▶ [Exercise text]

28 January 2004

Eccentric :: Ezra Pound as
Delightfully Nutty :: Shithouse Rat


Ezra Pound: Pro-Fascist and a nutcase to boot Posted by Hello

Greg:

I've been thinking about this since last night and I have to get it on paper before it all runs away. I want to write something authentic – something that is faithful to my intention, reflexive of my true self. Moreover, I want to write something that speaks a pure truth whether it's about me or reflects me at all. That is my goal, my intention, in this life. Ezra Pound wrote in ideograms, or so I'm told. In other words, something like Words Written on Papyrus or whatever it was called was just that. The title was eponymous to the object, the object exactly what it was titled, the work in sum precisely filling the volume of the idea which is the vessel. No more, no less. A perfect representation, an exploration of Plato's forms, if you like.
[1]

I look back on what I've written in the past and it all seems so obsequious, so approval–seeking. It seems that I was writing as a form of showmanship. It meant that I wound up writing things that were very entertaining, but very low on content. There was no residual value to them other than the momentary amusement. My work looks like an endless string of "a–horse–walks–into–a–bar" jokes. To wit: pop songs. Not that there's anything wrong with jokes (or a really good pop song, like one written by John McCrea of Cake), but jokes like that have their place and I don't think it should be in literature. Even if you're going to write humor, I think it should be at least honest, in other words, not just going directly for the laugh at all costs. Humor is an adjunct to storytelling, but not the point of storytelling. So much of my writing has been a constant construction of façade, putting up a front so that I'd be liked, accepted. What crap. I should remember that even my writing isn't about me. As the novelist John Auster says, "you make a pact with yourself to tell the truth, and you'd rather cut off your right arm than break that promise". So hereafter, as much as I am able, I'll pursue my writing with the truth as I see it as my guiding principle.

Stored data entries
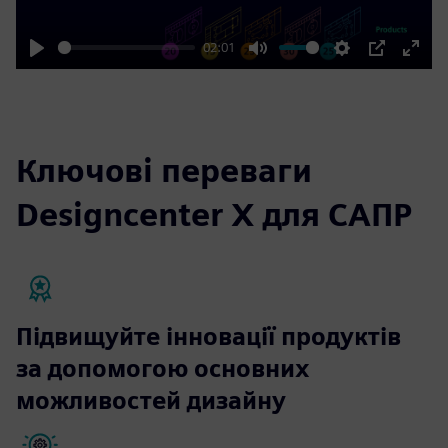
02:01
Play
Mute
Settings
PIP
Enter
fulls
Ключові переваги
Designcenter X для САПР
Підвищуйте інновації продуктів
за допомогою основних
можливостей дизайну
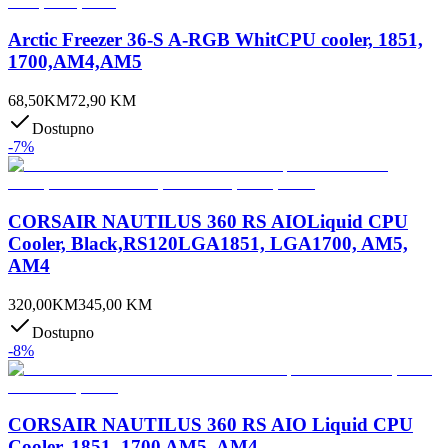
Arctic Freezer 36-S A-RGB WhitCPU cooler, 1851,
1700,AM4,AM5
68,50
KM
72,90
KM
Dostupno
-
7
%
CORSAIR NAUTILUS 360 RS AIOLiquid CPU
Cooler, Black,RS120LGA1851, LGA1700, AM5,
AM4
320,00
KM
345,00
KM
Dostupno
-
8
%
CORSAIR NAUTILUS 360 RS AIO Liquid CPU
Cooler, 1851, 1700 AM5, AM4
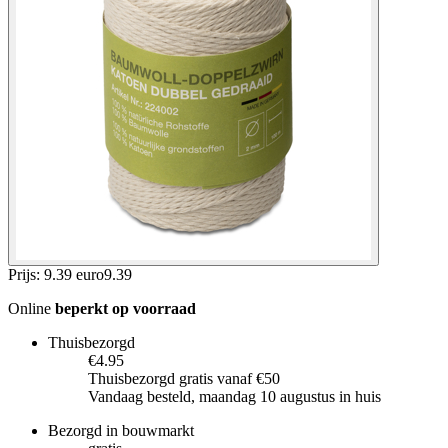
Prijs: 9.39 euro
9
.
39
Online
beperkt op voorraad
Thuisbezorgd
€4.95
Thuisbezorgd gratis vanaf €50
Vandaag besteld, maandag 10 augustus in huis
Bezorgd in bouwmarkt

▶ [Required tasks]
**1)** Answer these questions using the blog post:
(a) What does the writer say Ezra Pound wrote in?
(b) Who is named as the writer of a really good pop song?
(c) Which novelist does the writer quote about making a pact with yourself?
**2)** In the records, echo the part that runs from the start through the line containing "можливостей дизайну", including both ends, with no changes. Leave the pictures out of your answer.
The blog post and the records have nothing to do with each other.

▶ [Task solutions]
**1)**
(a) Ideograms.
(b) John McCrea of Cake.
(c) John Auster.

**2)**
02:01
Play
Mute
Settings
PIP
Enter
fulls
Ключові переваги
Designcenter X для САПР
Підвищуйте інновації продуктів
за допомогою основних
можливостей дизайну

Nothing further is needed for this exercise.